Duncan Murdoch dmurdoch at pair.com
Mon Apr 12 04:47:33 CEST 2004


On Sun, 11 Apr 2004 19:15:08 -0700 (PDT), you wrote:

>Hello,
>
>I am using R to look at whole-genome gene expression data. This means
>about 27,000 genes, each with a vector of numbers reflecting expression at
>different tissues and times.

How long is that vector?  Presumably shorter than 27000.

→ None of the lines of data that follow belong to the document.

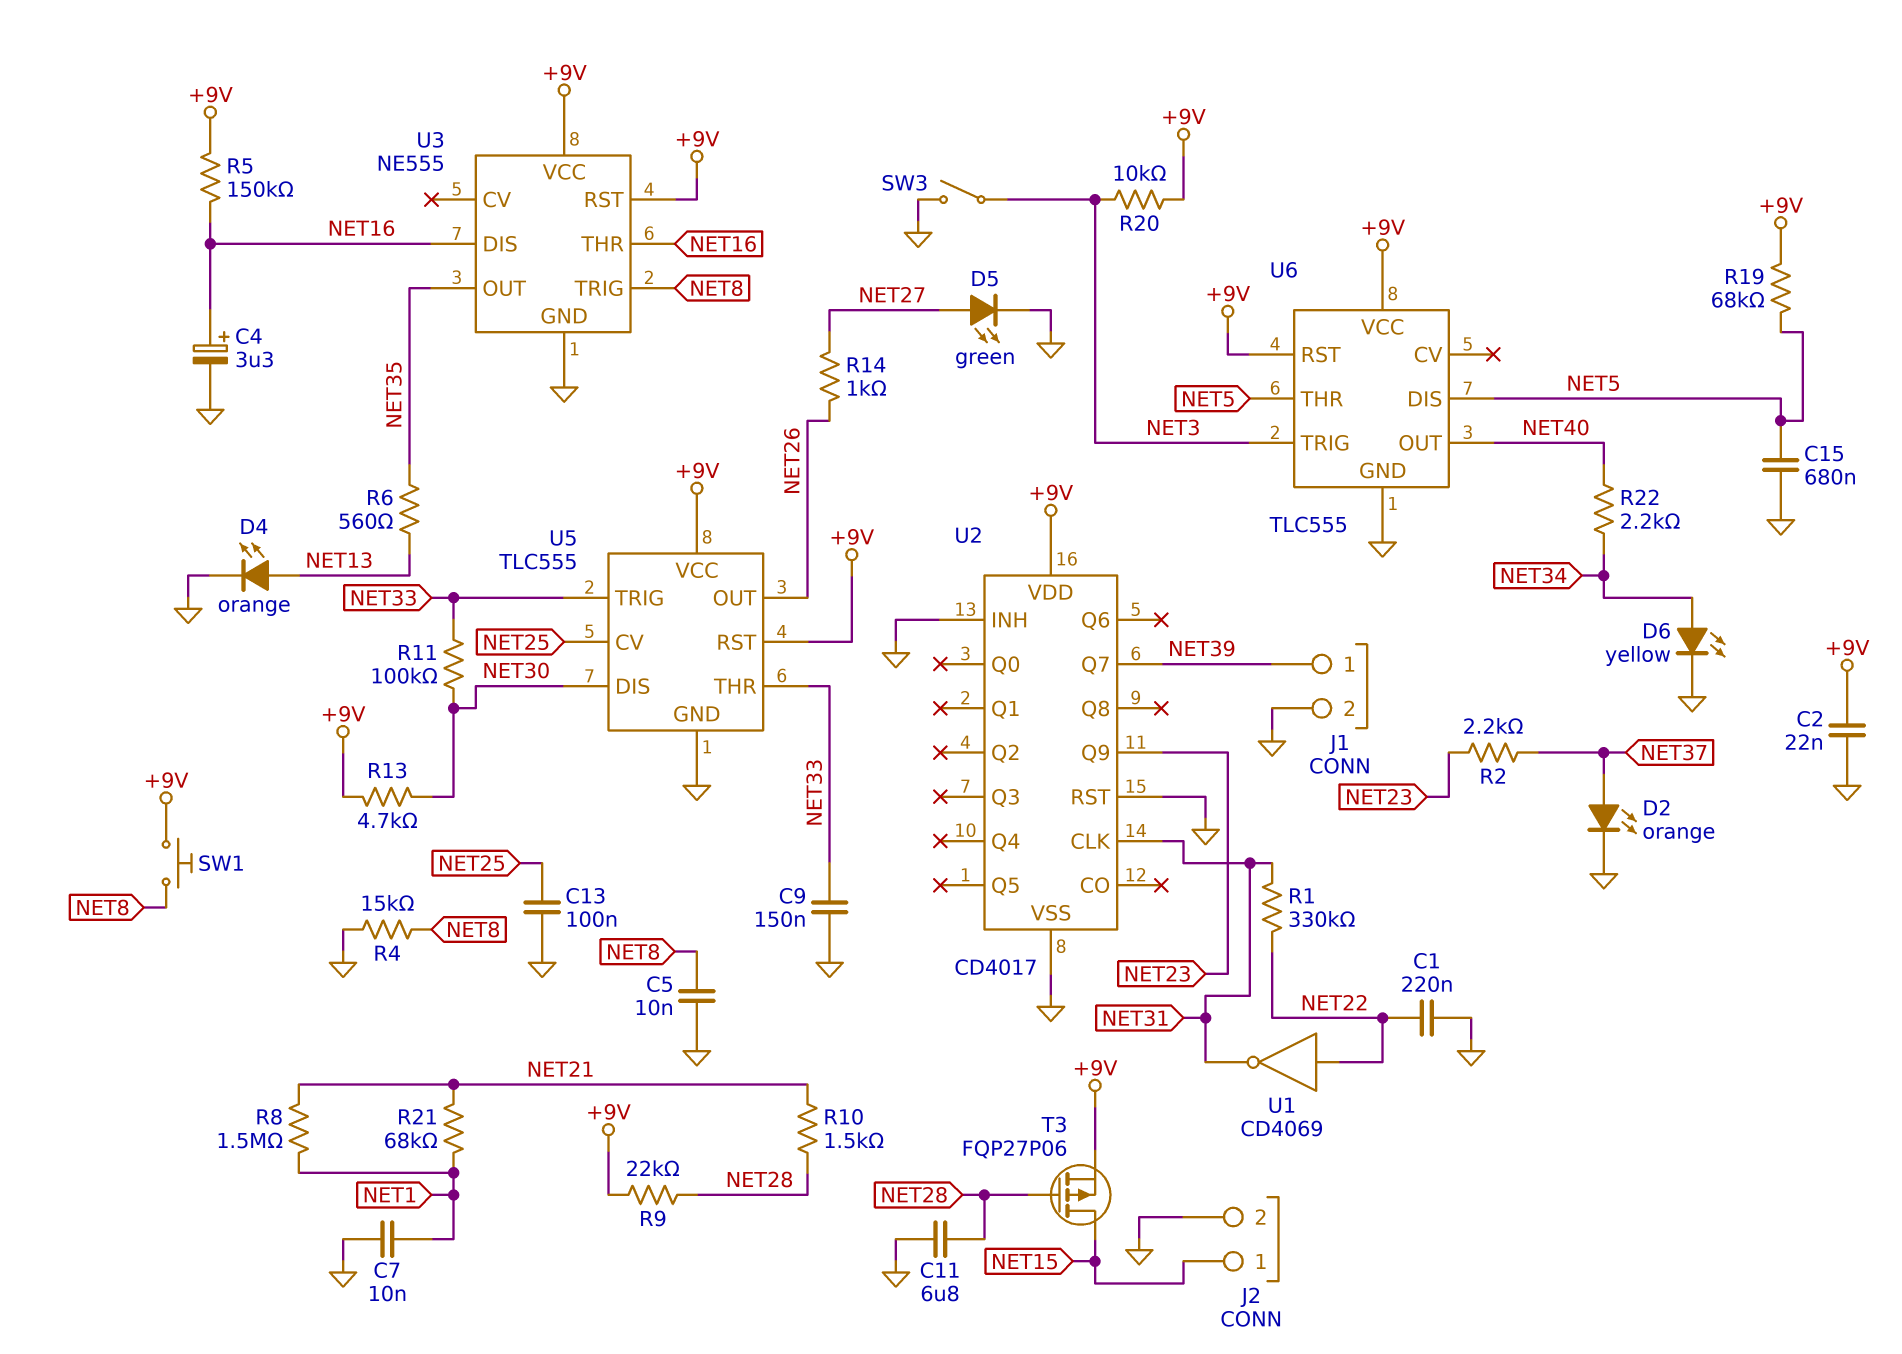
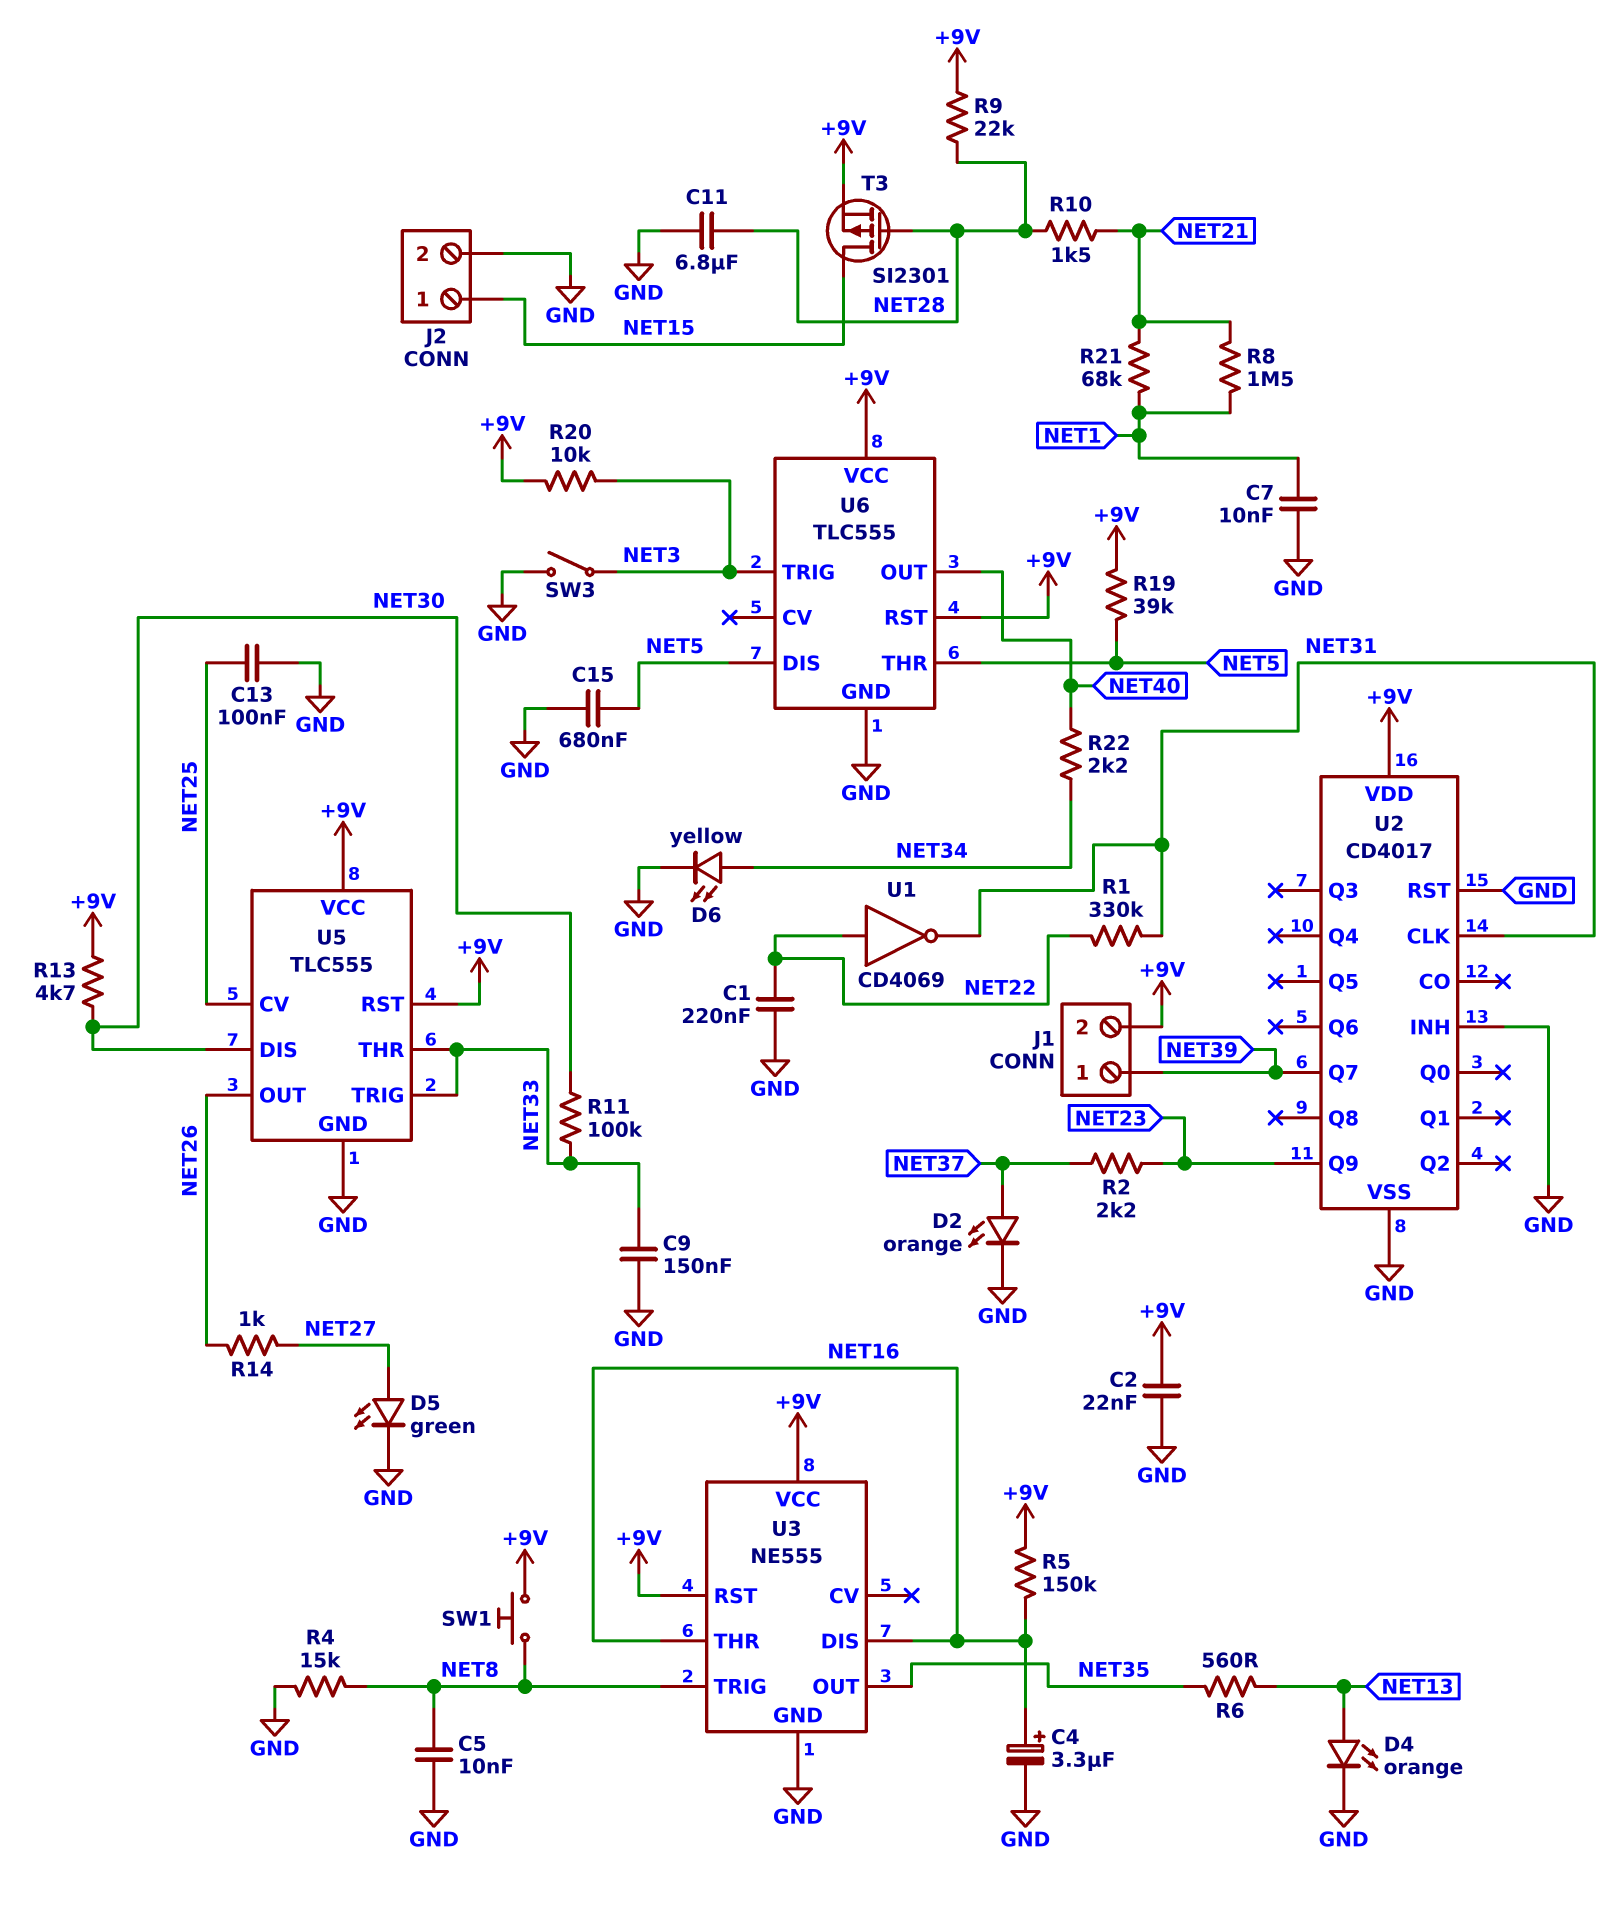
J1 pin 2: GND -> +9V
R19: 68k (+9V, NET5) -> 39k (+9V, NET5)
T3: PMOS FQP27P06 (G NET28, D NET15, S +9V) -> PMOS SI2301 (G NET28, D NET15, S +9V)

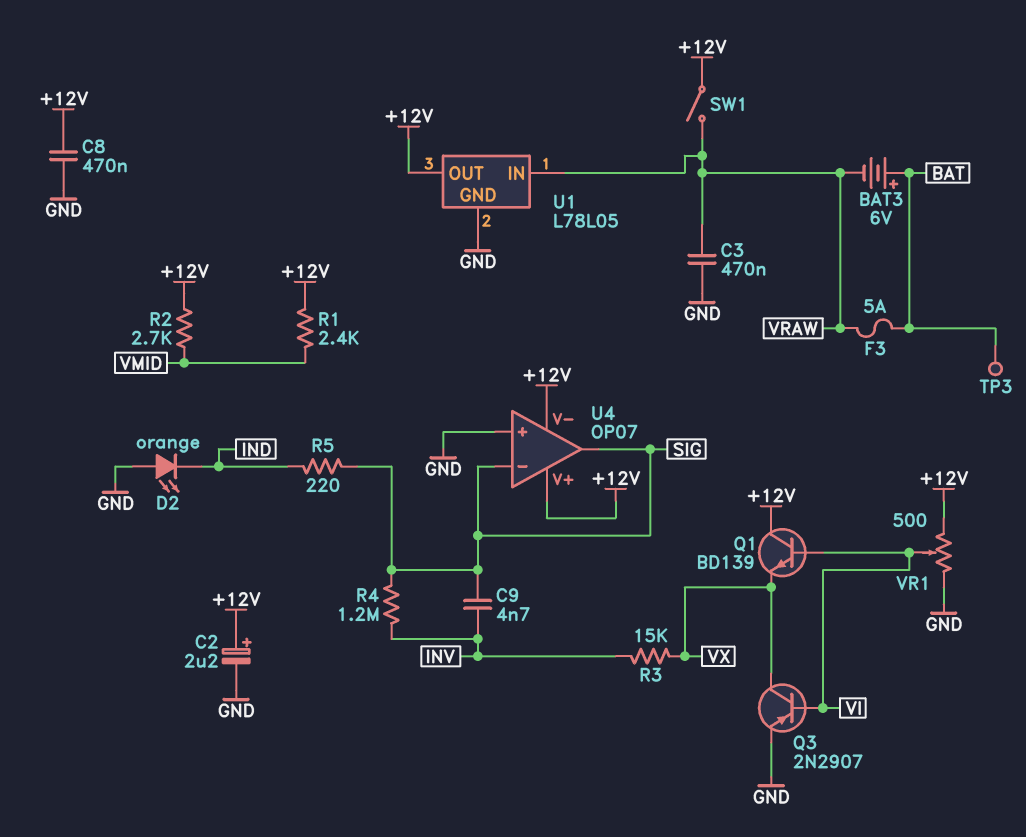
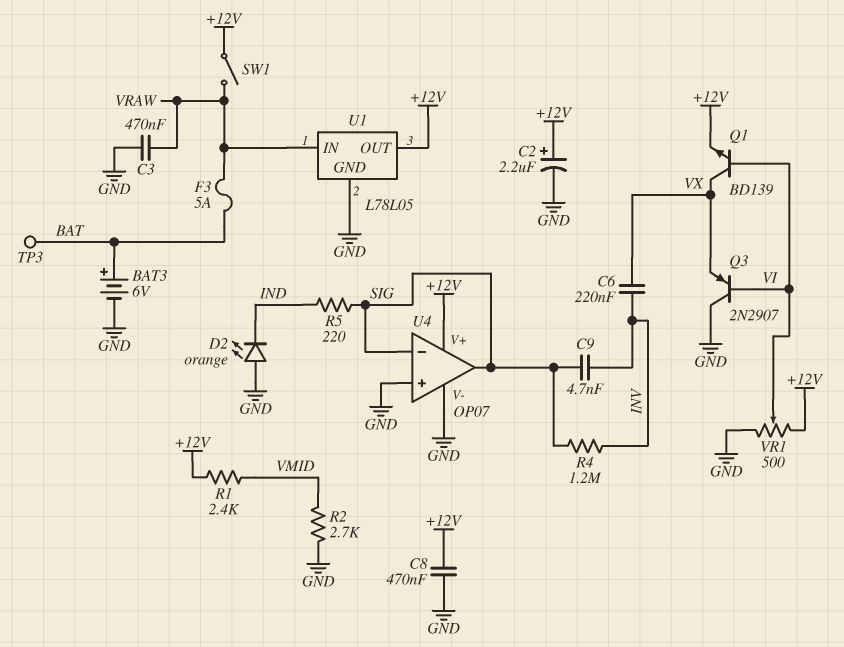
BAT3: 6V (plus BAT, minus VRAW) -> 6V (plus BAT, minus GND)
C6: none -> 220nF (INV, VX)
Q1: NPN BD139 (B VI, C +12V, E VX) -> NPN BD139 (B VI, C VX, E +12V)
Q3: PNP 2N2907 (B VI, C VX, E GND) -> PNP 2N2907 (B VI, C GND, E VX)
R2: 2.7k (+12V, VMID) -> 2.7k (GND, VMID)
R3: 15k (INV, VX) -> none
U4 pin V-: +12V -> GND

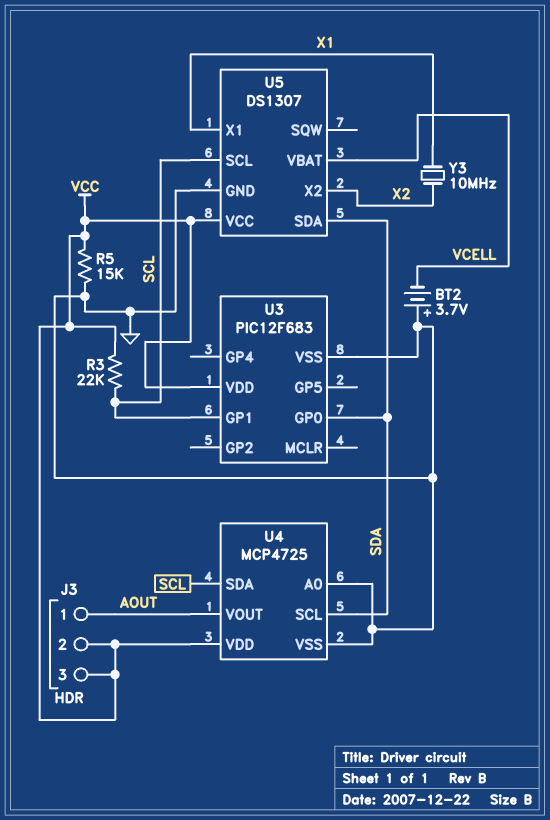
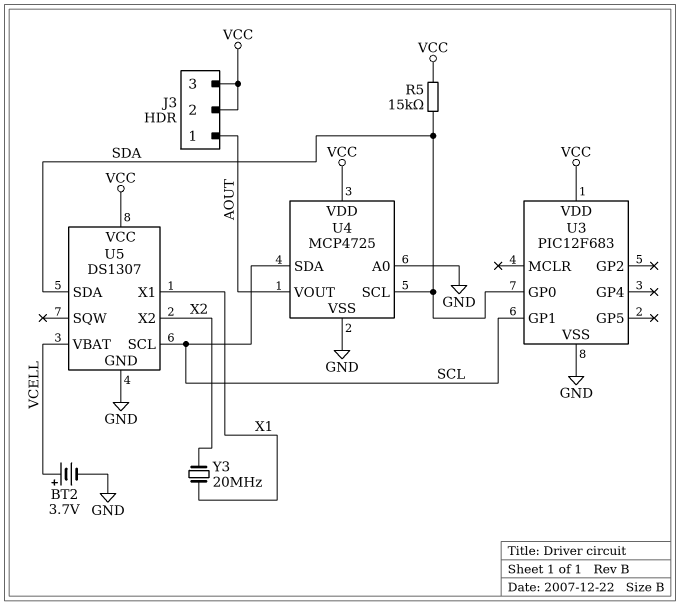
BT2: 3.7V (plus GND, minus VCELL) -> 3.7V (plus VCELL, minus GND)
R3: 22k (SCL, VCC) -> none
R5: 15k (GND, VCC) -> 15k (SDA, VCC)
Y3: 10MHz (X1, X2) -> 20MHz (X1, X2)

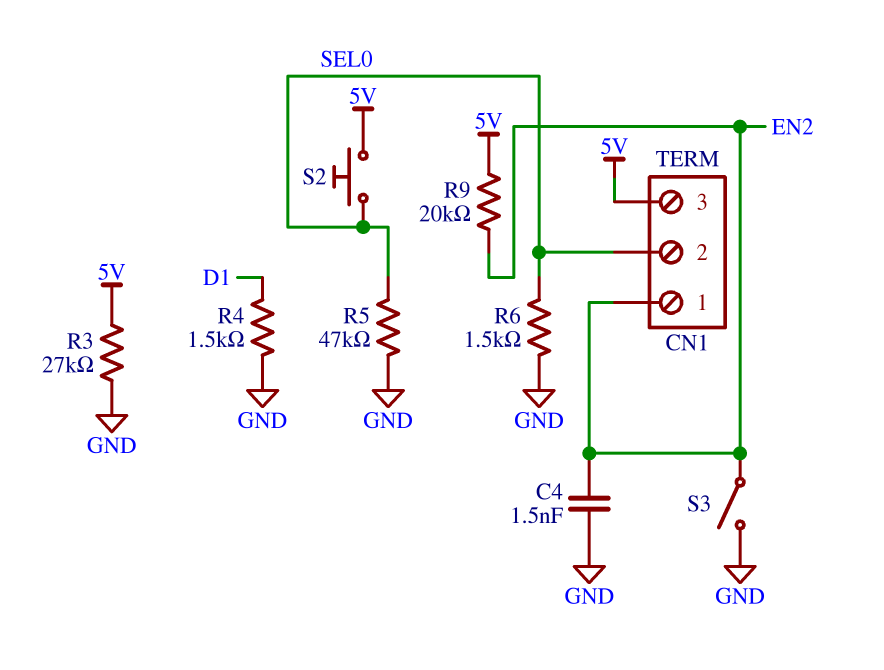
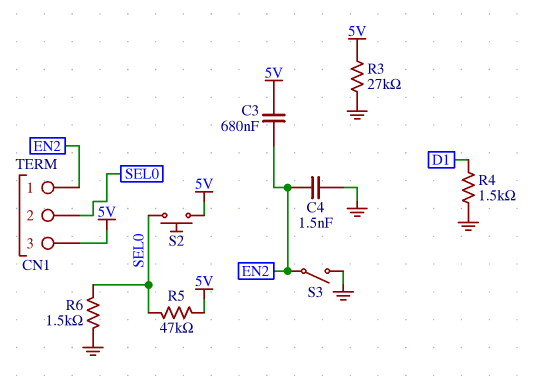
C3: none -> 680nF (5V, EN2)
R5: 47k (GND, SEL0) -> 47k (5V, SEL0)
R9: 20k (5V, EN2) -> none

>I need to do an all against all co-expression
>calculation (basically, just calculate Pearson's r for every gene-gene
>pair). I try to store the result of such a thing in a 27000x27000 matrix,
>but r seems not to like allocating such a large beast. Any
>recommendations?

If you have fewer than 27000 cases, then the correlation matrix is not
full rank, and could be summarized in much less space.  For example,
if you have 100 cases, then a 100x100 matrix will give the correlation
structure, and a 26900x100 matrix would give the weights for the rest
of the genes.

(It's late, so I might wrong about this, but I don't think so.)

To calculate those matrices, just pick the first 100 genes to use for
the correlation matrix (assuming you get a full rank matrix that way),
then regress each of the others onto those.